TestDB=# insert into test1 (select generate_series(1,1000));
ERROR: cannot execute INSERT in a read-only transaction


Summary of the 3 step process for switchover.
repmgr -h <IP_From_The_Primary_Node> -U repmgr -d repmgr -f repmgr.conf standby clone -F
sudo systemctl start postgresql
repmgr -f repmgr.conf standby register


Enjoy.


Monday, April 10, 2023

Postgresql: Creating Hot Standby

 

Create hot standby

As a fictitious example, I will assign them 2 IPs, 192.168.1.11 as centos-1 and 192.168.1.12 as centos-1. This can be achieved by staging the first VM as centos-1 and then cloning it to centos-2 and assigning new ip to it as 192.168.1.12. Two VMs with Postgresql database should have been staged at this point. Both of the should be accessible as normal database would.
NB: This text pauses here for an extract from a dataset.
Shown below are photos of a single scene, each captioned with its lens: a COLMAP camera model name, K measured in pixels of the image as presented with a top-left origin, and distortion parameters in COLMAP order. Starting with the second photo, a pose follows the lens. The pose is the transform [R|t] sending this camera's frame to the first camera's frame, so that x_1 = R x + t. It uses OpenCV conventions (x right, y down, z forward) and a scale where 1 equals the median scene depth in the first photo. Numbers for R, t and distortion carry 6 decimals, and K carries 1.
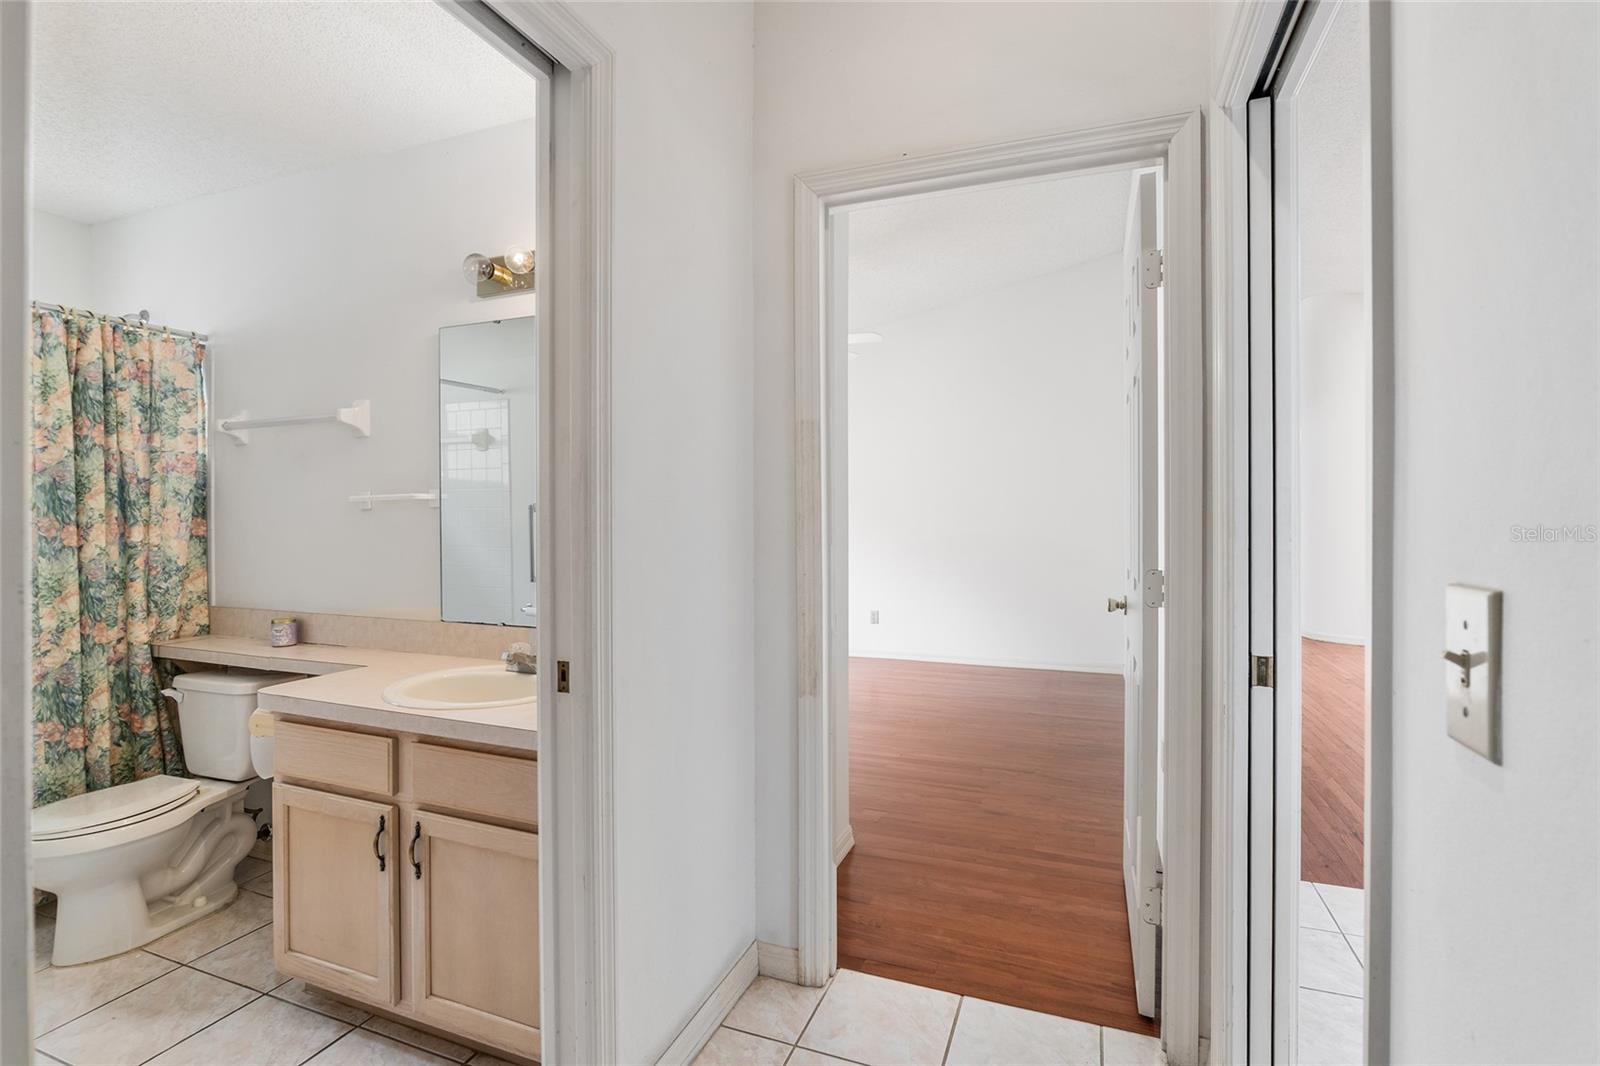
lens RADIAL K [[746.0, 0, 800.5], [0, 746.0, 522.1], [0, 0, 1]] dist [-0.023582, 0.004554]
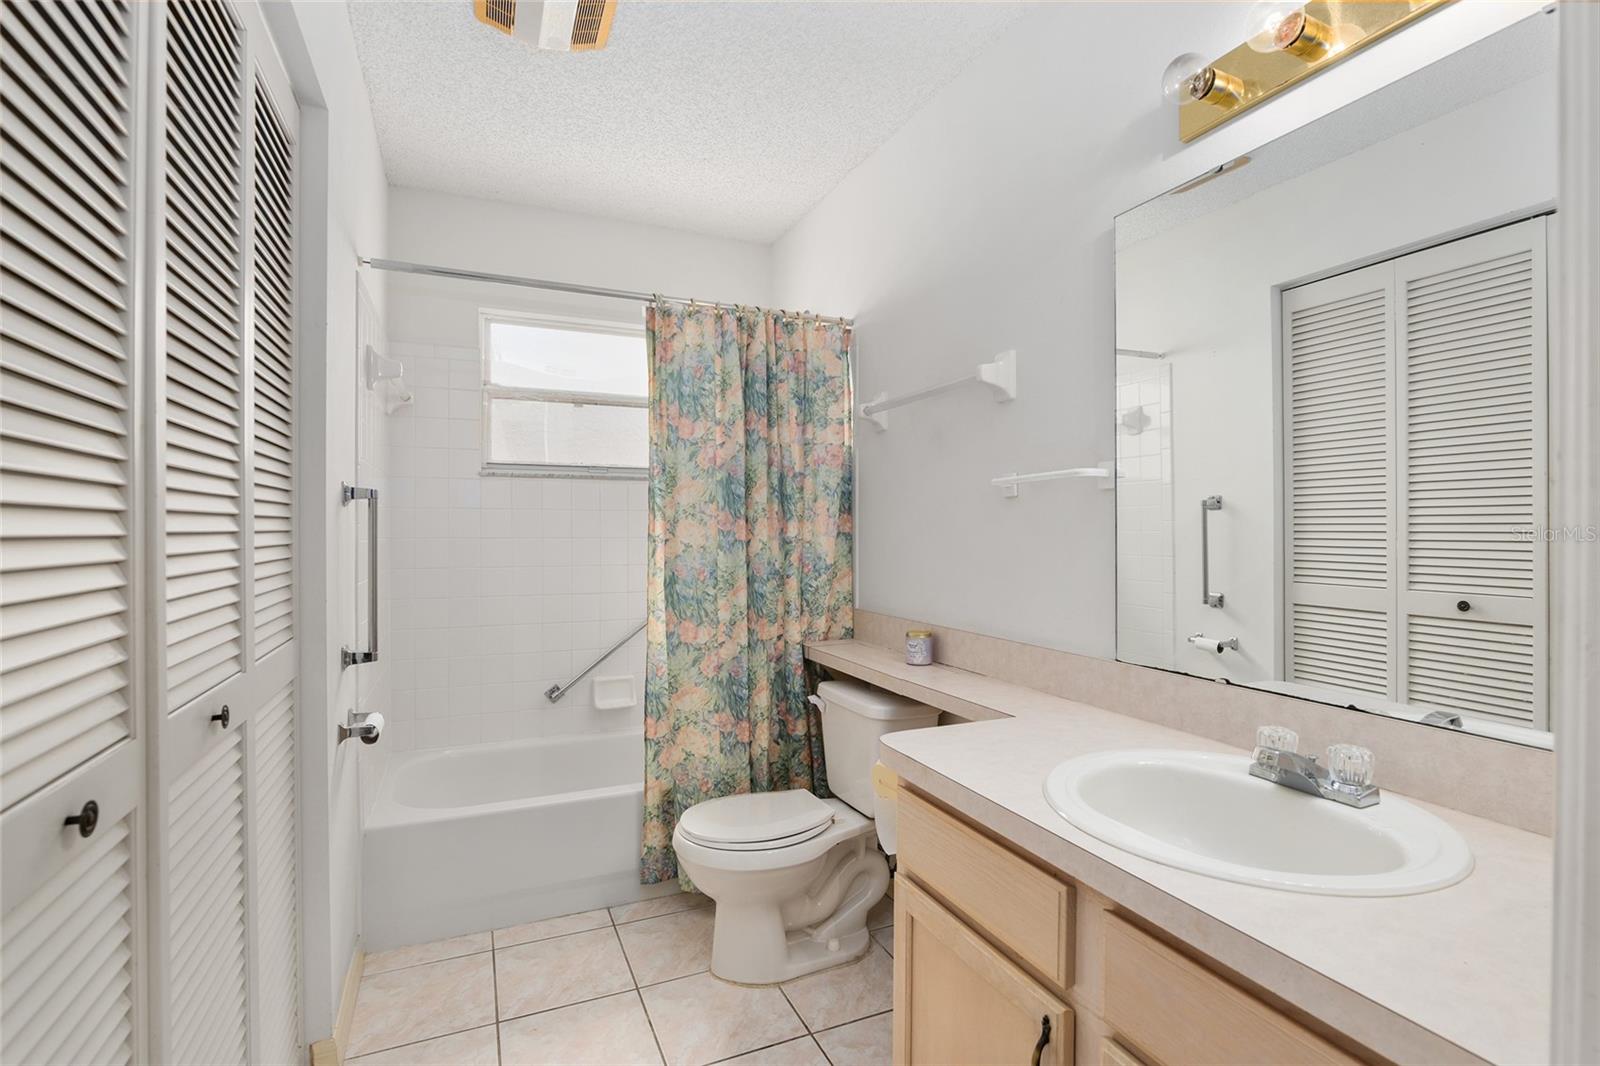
lens RADIAL K [[746.0, 0, 800.5], [0, 746.0, 522.1], [0, 0, 1]] dist [-0.023582, 0.004554]
pose [[0.707968, -0.004159, -0.706233, -0.203986], [-0.008128, 0.999868, -0.014035, 0.020737], [0.706198, 0.015677, 0.707841, 0.314257]]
Creating a hot standby is relatively straightforward. Basically, creating a new database replicator user, and perform pg_basebackup that contains the standby.signal file and copy the centos-1 postgres data over to overwrite centos-2 data directory. 

Create replicator user
postgres=# create user replicator with replication password 'password';
CREATE ROLE

Make changes to the following on postgresql.conf
archive_mode = on
archive_command = 'test | -f /var/lib/pgsql/archivelog/%f && cp %p /var/lib/pgsql/archivelog/%f'
listen_addresses = '*'


Add a new one for coming from the host and everything coming from the same subnet
host replication replicator 192.168.1.0/24 md5


Perform pg_basebackup
[postgres@center-1 pgsql]$ pg_basebackup -h 192.168.1.11 -U replicator -p 5432 -D basebackup -Fp -Xs -P -R
Password:
33610/33610 kB (100%), 1/1 tablespace

[postgres@center-1 pgsql]$ ls
13 archivelog basebackup

perform entire data copy over to Slave node. This will overwrite the entire data directory in the Slave node with a standby.signal file indicating the node is a standby node.

rsync -a basebackup/ postgres@192.168.1.12:/var/lib/pgsql/13/data/

Hot Standby is completed. The standby node will not be able to write by select only.